Enunciado da tarefa » Reproduza fielmente o trecho do excerto sobre o Cemitério de Richebourg situado entre "Cemitério de Richebourg" e "a sua estabilidade.", inclusive.

Excerto »

----

Cemitério de Richebourg


Numa rede social (Facebook) foram lidos alguns comentários acerca da situação de algumas cabeceiras de campas no Cemitério Português de Richebourg. As diversas diligências efectuadas pela Liga dos Combatentes para recuperar o Cemitério Português de Richebourg permitiram que nos últimos 10 anos nele tivessem sido realizadas obras de restauro, sendo recuperada toda a frontaria e pórtico daquele cemitério, tendo em passado recente sido recuperado novamente o pórtico de entrada e o altar votivo do cemitério, por apresentarem significativas alterações estruturais que urgia reparar, evitando assim a deterioração que ameaçava a sua estabilidade.

----

Material de origem »

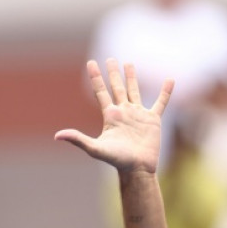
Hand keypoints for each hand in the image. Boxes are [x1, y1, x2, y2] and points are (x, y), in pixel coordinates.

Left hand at [55, 59, 172, 173]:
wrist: (137, 168)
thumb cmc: (116, 160)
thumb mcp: (95, 148)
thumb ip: (77, 139)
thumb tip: (57, 136)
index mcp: (110, 115)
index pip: (101, 91)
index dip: (96, 77)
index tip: (91, 63)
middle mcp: (123, 112)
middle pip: (117, 88)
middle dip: (113, 73)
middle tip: (110, 59)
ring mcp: (138, 114)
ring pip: (134, 91)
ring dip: (132, 77)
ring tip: (129, 63)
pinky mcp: (153, 120)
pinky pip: (160, 103)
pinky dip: (165, 92)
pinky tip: (170, 80)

----

Resposta à tarefa »
Cemitério de Richebourg


Numa rede social (Facebook) foram lidos alguns comentários acerca da situação de algumas cabeceiras de campas no Cemitério Português de Richebourg. As diversas diligências efectuadas pela Liga dos Combatentes para recuperar o Cemitério Português de Richebourg permitiram que nos últimos 10 anos nele tivessem sido realizadas obras de restauro, sendo recuperada toda a frontaria e pórtico daquele cemitério, tendo em passado recente sido recuperado novamente o pórtico de entrada e o altar votivo do cemitério, por apresentarem significativas alterações estruturais que urgia reparar, evitando assim a deterioração que ameaçava a sua estabilidade.